A large share of the attitude is the imperative to be competitive and profitable. But it depends on a select group of well-heeled buyers for whom gasoline at even $10 a gallon--the price in some European areas in the summer of 2008--is not a disincentive.
There are many high-performance machines, ranging from wildly expensive two-seat exotics to more affordable muscle, sports and grand touring cars. Most are toys, bought for pure driving pleasure.
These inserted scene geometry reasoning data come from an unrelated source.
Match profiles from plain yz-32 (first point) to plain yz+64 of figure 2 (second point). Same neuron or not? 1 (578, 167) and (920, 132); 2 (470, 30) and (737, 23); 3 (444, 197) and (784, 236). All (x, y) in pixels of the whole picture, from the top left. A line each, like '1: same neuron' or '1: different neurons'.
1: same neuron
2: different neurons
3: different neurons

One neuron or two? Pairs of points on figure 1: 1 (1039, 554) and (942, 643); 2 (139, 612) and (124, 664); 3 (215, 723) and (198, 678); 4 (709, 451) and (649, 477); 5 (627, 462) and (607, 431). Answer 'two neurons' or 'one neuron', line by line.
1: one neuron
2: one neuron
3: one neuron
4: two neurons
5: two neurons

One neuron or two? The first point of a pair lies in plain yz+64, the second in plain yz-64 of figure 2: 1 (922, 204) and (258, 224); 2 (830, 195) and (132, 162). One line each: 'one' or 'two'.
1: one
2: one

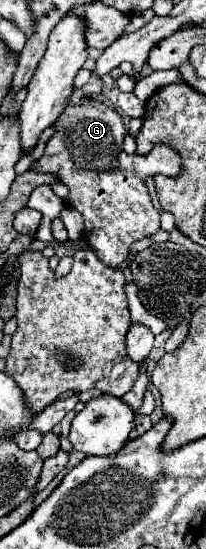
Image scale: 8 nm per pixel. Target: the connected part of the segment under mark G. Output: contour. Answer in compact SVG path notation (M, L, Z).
M100 101L90 105L66 105L64 113L56 119L56 125L62 127L50 137L46 151L40 161L34 163L34 169L56 173L58 179L68 185L70 193L66 203L82 213L86 243L106 267L116 269L128 259L132 243L160 231L160 213L154 209L148 195L146 177L166 175L166 171L178 171L179 174L183 159L166 145L162 145L160 155L128 155L122 147L122 141L128 135L122 117Z

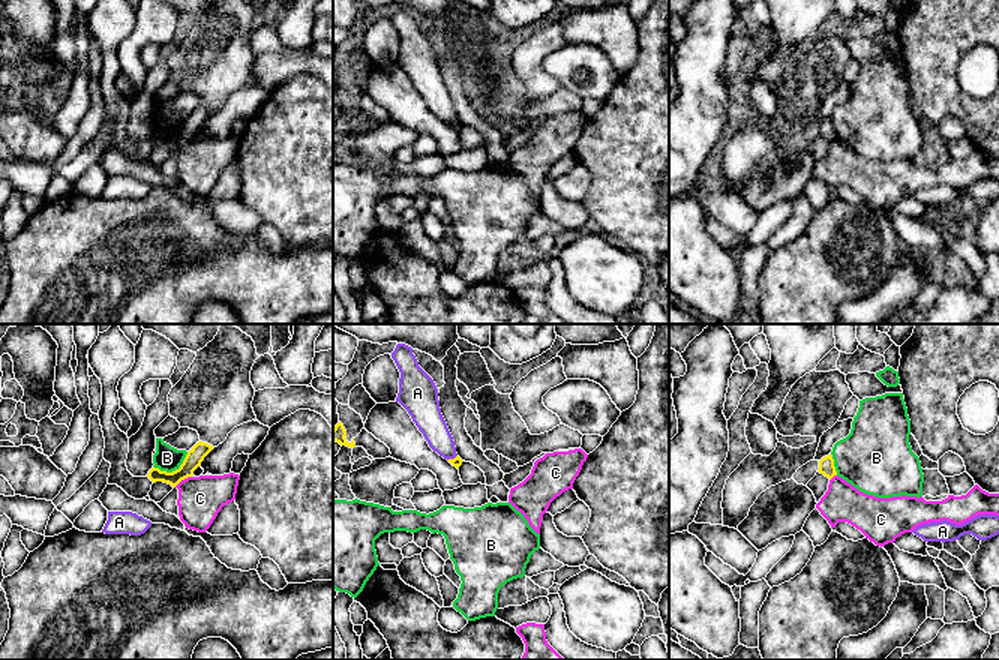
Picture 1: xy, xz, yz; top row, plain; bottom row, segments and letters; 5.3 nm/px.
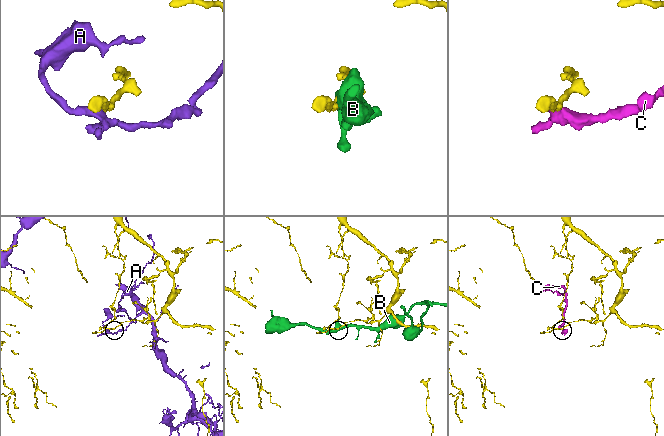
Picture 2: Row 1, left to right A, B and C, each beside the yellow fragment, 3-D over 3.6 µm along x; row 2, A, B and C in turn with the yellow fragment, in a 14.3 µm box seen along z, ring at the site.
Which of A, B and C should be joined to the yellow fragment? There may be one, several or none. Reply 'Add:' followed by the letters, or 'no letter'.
Add: no letter

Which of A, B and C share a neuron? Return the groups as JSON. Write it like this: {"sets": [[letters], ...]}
{"sets": [["A"], ["B"], ["C"]]}

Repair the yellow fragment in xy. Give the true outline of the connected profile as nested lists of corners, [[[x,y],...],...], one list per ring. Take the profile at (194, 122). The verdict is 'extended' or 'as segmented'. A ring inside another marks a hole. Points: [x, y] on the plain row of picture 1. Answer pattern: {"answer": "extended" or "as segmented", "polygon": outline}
{"answer": "as segmented", "polygon": [[[196,106],[186,118],[183,128],[178,134],[172,136],[160,135],[159,132],[152,132],[147,141],[156,147],[164,146],[176,152],[182,144],[192,141],[194,135],[201,129],[204,122],[213,114],[214,111],[207,106]]]}

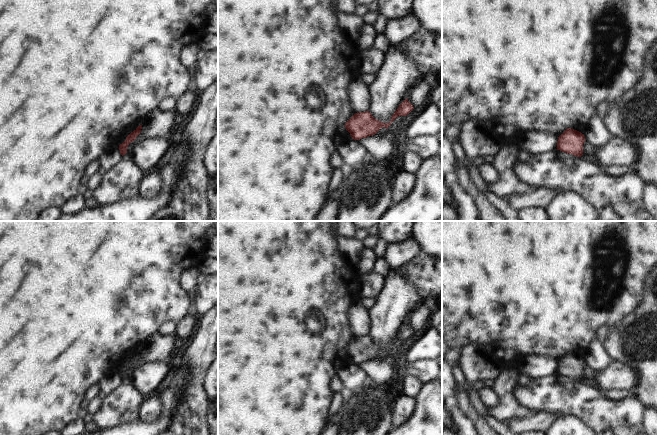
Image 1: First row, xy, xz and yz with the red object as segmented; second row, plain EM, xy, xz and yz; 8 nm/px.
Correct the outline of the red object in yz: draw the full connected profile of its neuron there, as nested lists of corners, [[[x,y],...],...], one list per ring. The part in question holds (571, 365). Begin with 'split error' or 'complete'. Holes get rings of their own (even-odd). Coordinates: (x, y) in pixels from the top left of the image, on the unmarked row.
complete | [[[567,352],[559,361],[557,365],[557,374],[572,378],[577,381],[583,379],[583,368],[585,360],[581,356]]]

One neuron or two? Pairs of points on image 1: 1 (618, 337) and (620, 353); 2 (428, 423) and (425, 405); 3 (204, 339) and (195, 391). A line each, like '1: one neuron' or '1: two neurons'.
1: one neuron
2: one neuron
3: one neuron

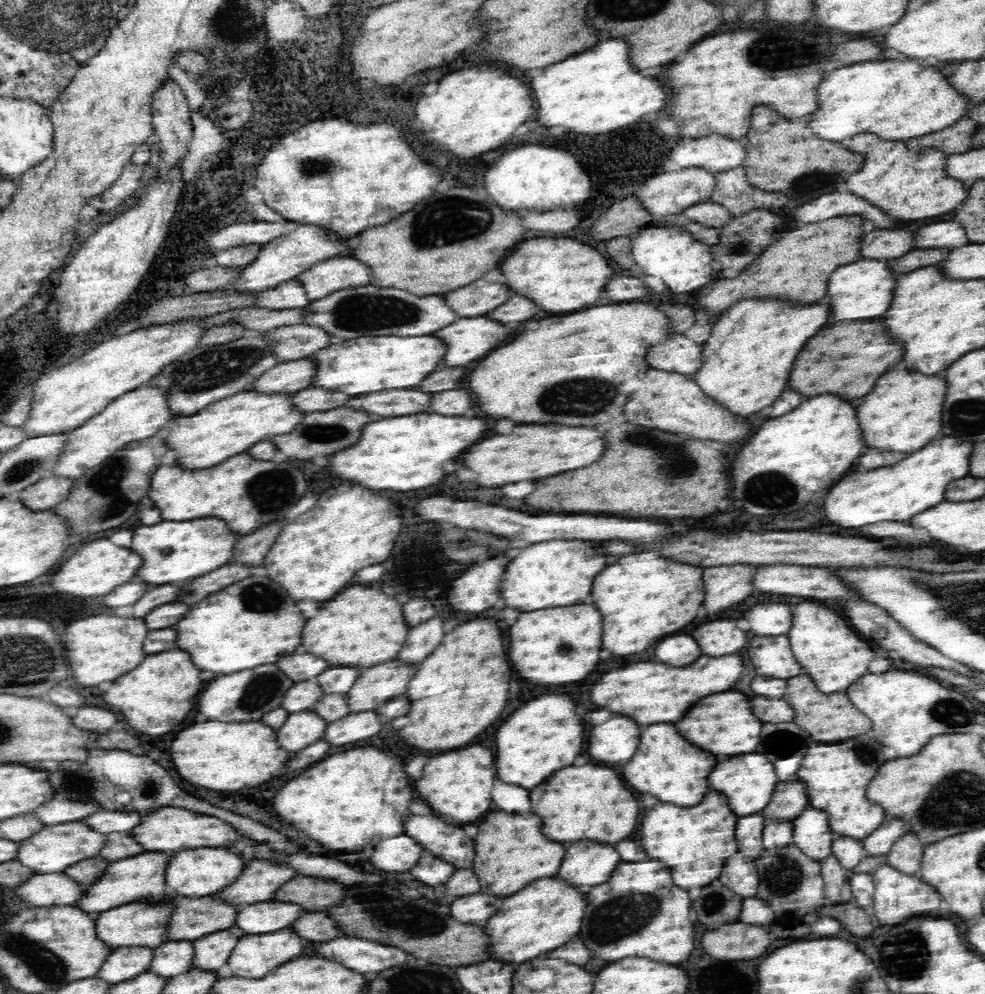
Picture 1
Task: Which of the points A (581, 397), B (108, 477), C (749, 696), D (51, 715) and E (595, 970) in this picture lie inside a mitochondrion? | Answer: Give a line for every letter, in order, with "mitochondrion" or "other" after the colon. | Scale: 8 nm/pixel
A: mitochondrion
B: mitochondrion
C: other
D: other
E: other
On the other hand, there are the relatively affordable, as well as marginally practical, subcompact and compact sports sedans.
These cars can do double duty on everyday commutes and weekend pleasure jaunts--and even track racing if the owner is so inclined and doesn't mind messing up an expensive piece of machinery.
They have mostly been Germanic in origin, and include cars like the Mercedes-Benz C63 AMG, the BMW M3 and the Audi RS 4. America's Cadillac also has entered the competition with the larger Cadillac CTS-V.
Japanese manufacturers mostly have steered clear of the territory-at least until Lexus introduced the IS F. Leaders at Lexus, the luxury division of Toyota, say that the "F" designation will continue to indicate performance models, much as AMG does for Mercedes-Benz cars.
The 2008 IS F is based on Lexus's entry-level model, the IS, which is a rear-drive subcompact four-door sedan that is anything but base. No slouch, the IS 250 has a 204-horsepower V6 engine and can be ordered with all-wheel drive.
To morph it into an all-out performer, the Lexus engineers stuffed a 416-horsepower, 5-liter V8 into the engine bay. They hooked it to the new Lexus eight-speed automatic transmission with a manual-shift mode.
Unlike one of its competitors, the BMW M3, the IS F is not available with a manual transmission. But the eight-speed automatic is one of the slickest transmissions anywhere, snapping off shifts up and down near instantaneously either in manual or automatic mode.
A numerical readout at the top of the instrument cluster indicates the gear selected either by the driver or the computer in the IS F's innards. It's a welcome piece of information because shifts happen so quickly and unobtrusively--and the computer sometimes overrules the driver's manual choice--that anyone would be hard-pressed otherwise to determine the gear.